Injicurry

Injicurry

This is one of the most important item of the sadhya menu. There are many ways of making this dish.This is my Amma’s method of preparing injicurry. It’s almost like a theeyal.

 Ingredients:-

Ginger grated / finely chopped – 31/2 cups (I use my food processor)

Garlic – 1 big clove

Shallots – 6 no.s

Greenchillies – 5 big

Tamarind ball – gooseberry sized

Grated Jaggery  – 4 tbsp

Grated coconut – 11/4 cup

Turmeric powder – 1 tsp

Red Chilly Powder – 1 tsp

Coriander powder -3 tbsp (heaped)

Mustard seeds – 1 tsp.

salt – to taste

Oil – as needed

Method:-

Soak the tamarind in 11/2 cup warm water for some time. Squeeze it , strain the extract and reserve.

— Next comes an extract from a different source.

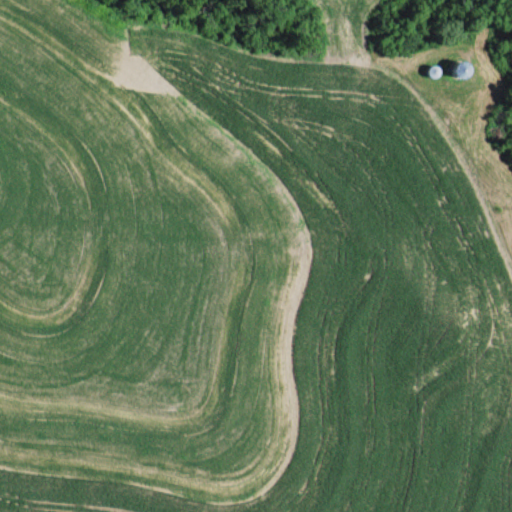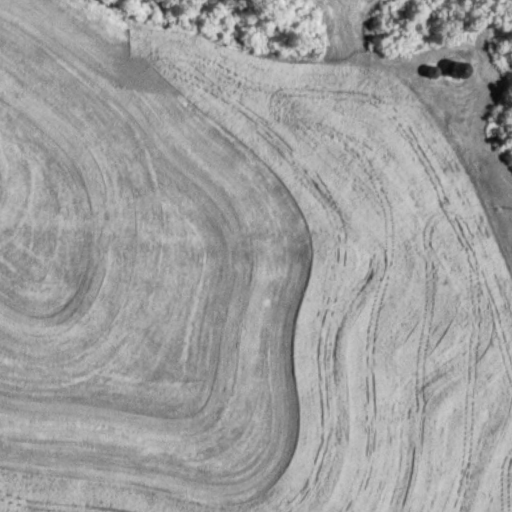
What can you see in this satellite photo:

Heat 1tsp oil in a pan and roast the coconut till it turns golden brown on low heat. Grind to a smooth paste adding a little coconut oil and reserve.

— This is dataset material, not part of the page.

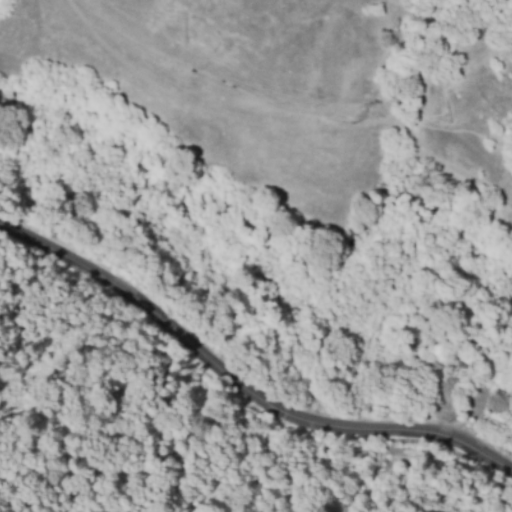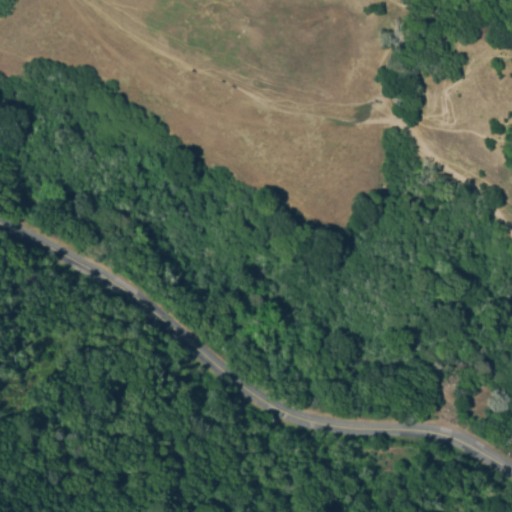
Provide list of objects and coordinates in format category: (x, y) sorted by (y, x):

Squeeze the finely chopped ginger and discard the juice.

Heat 4 tbsp  oil in a pan and pop the mustard seeds. Add curry leaves, greenchillies, garlic and shallots and fry till brown. Add the chopped ginger and fry on low-medium heat till golden brown. This takes about 40 minutes.

Add coriander, red chilly and turmeric powders. Saute for 2 minutes.

Add the ground coconut paste, 11/2 cup water, 11/2 cup tamarind extract, salt, grated jaggery and allow it to boil. Simmer for 10 -15 minutes till the gravy thickens and oil floats on top.